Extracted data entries
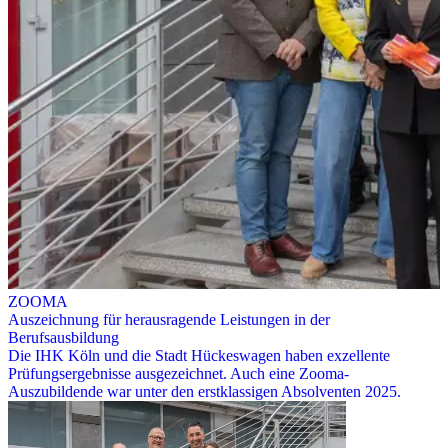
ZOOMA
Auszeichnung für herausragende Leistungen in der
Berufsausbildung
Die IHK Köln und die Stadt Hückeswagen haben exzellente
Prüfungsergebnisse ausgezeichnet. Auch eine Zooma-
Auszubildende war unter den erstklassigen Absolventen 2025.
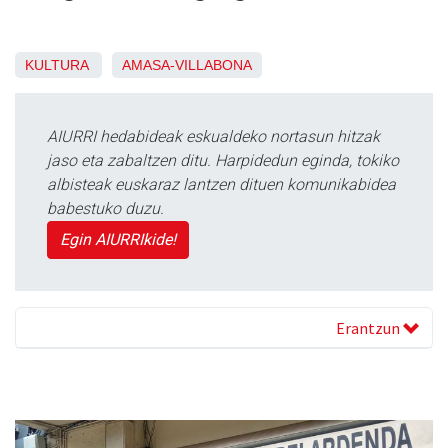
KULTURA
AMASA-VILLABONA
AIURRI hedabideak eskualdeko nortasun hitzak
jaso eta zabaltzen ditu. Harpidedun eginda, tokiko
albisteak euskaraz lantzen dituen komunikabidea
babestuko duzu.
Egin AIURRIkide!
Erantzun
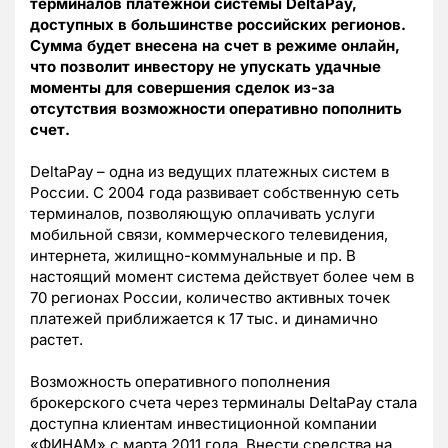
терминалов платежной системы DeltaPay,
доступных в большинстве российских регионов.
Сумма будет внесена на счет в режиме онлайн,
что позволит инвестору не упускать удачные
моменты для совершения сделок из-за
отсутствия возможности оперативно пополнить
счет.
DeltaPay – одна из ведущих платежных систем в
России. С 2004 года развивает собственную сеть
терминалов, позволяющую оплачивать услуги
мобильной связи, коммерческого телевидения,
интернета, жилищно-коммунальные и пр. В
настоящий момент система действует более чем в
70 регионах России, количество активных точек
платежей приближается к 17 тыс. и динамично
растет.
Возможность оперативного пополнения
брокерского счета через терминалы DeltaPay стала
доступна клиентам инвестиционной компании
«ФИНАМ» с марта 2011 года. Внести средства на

...

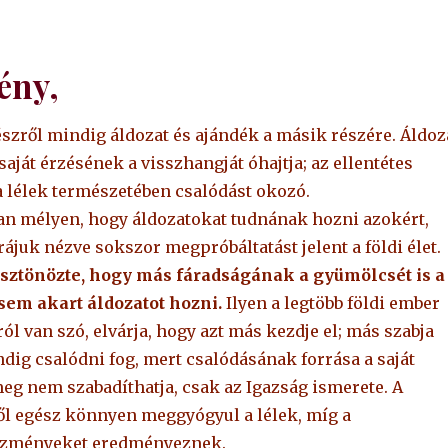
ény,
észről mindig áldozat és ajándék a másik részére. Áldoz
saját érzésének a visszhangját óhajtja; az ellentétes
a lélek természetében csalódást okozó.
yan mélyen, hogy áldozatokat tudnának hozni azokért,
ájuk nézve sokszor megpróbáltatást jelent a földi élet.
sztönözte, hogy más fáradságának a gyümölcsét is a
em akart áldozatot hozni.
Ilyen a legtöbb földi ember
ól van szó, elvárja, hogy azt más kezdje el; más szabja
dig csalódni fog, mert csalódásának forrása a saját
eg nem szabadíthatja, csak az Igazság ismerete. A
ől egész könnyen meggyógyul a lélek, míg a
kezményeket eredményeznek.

■ TO DO
Repeat the lines of the listing word for word, beginning at the line that contains "терминалов платежной системы" and stopping after the line that contains "Внести средства на".

■ COMPLETED TASK
терминалов платежной системы DeltaPay,
доступных в большинстве российских регионов.
Сумма будет внесена на счет в режиме онлайн,
что позволит инвестору не упускать удачные
моменты для совершения сделок из-за
отсутствия возможности оперативно пополнить
счет.
DeltaPay – одна из ведущих платежных систем в
России. С 2004 года развивает собственную сеть
терминалов, позволяющую оплачивать услуги
мобильной связи, коммерческого телевидения,
интернета, жилищно-коммунальные и пр. В
настоящий момент система действует более чем в
70 регионах России, количество активных точек
платежей приближается к 17 тыс. и динамично
растет.
Возможность оперативного пополнения
брокерского счета через терминалы DeltaPay стала
доступна клиентам инвестиционной компании
«ФИНАМ» с марта 2011 года. Внести средства на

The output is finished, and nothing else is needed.